## Data
= = =

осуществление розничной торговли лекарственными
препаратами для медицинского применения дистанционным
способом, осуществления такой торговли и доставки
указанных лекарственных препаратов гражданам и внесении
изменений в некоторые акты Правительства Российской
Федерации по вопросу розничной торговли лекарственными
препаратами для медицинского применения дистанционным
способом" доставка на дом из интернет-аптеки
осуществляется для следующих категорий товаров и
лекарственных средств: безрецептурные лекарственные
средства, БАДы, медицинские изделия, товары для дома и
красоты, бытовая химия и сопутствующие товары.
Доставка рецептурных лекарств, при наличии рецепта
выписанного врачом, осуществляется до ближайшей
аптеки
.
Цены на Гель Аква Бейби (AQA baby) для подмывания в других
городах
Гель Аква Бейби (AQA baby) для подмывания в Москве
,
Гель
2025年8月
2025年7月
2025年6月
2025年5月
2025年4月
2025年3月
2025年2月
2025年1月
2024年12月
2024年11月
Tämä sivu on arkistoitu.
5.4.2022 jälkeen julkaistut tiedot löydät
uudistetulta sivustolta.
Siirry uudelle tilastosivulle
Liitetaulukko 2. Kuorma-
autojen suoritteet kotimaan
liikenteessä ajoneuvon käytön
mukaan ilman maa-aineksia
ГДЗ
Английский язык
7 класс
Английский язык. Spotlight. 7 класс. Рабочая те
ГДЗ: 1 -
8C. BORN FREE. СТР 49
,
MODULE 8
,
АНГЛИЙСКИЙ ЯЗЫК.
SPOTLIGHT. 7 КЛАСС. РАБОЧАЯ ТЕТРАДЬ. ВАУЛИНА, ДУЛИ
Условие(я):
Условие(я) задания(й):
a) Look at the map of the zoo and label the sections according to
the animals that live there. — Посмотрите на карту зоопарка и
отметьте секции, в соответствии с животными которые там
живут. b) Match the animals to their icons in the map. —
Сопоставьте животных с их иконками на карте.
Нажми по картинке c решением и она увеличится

= = =

## Work request
Transcribe the data from its first line through the line that contains "дом из интернет-аптеки", including both of those lines.

## Output for this task
осуществление розничной торговли лекарственными
препаратами для медицинского применения дистанционным
способом, осуществления такой торговли и доставки
указанных лекарственных препаратов гражданам и внесении
изменений в некоторые акты Правительства Российской
Федерации по вопросу розничной торговли лекарственными
препаратами для медицинского применения дистанционным
способом" доставка на дом из интернет-аптеки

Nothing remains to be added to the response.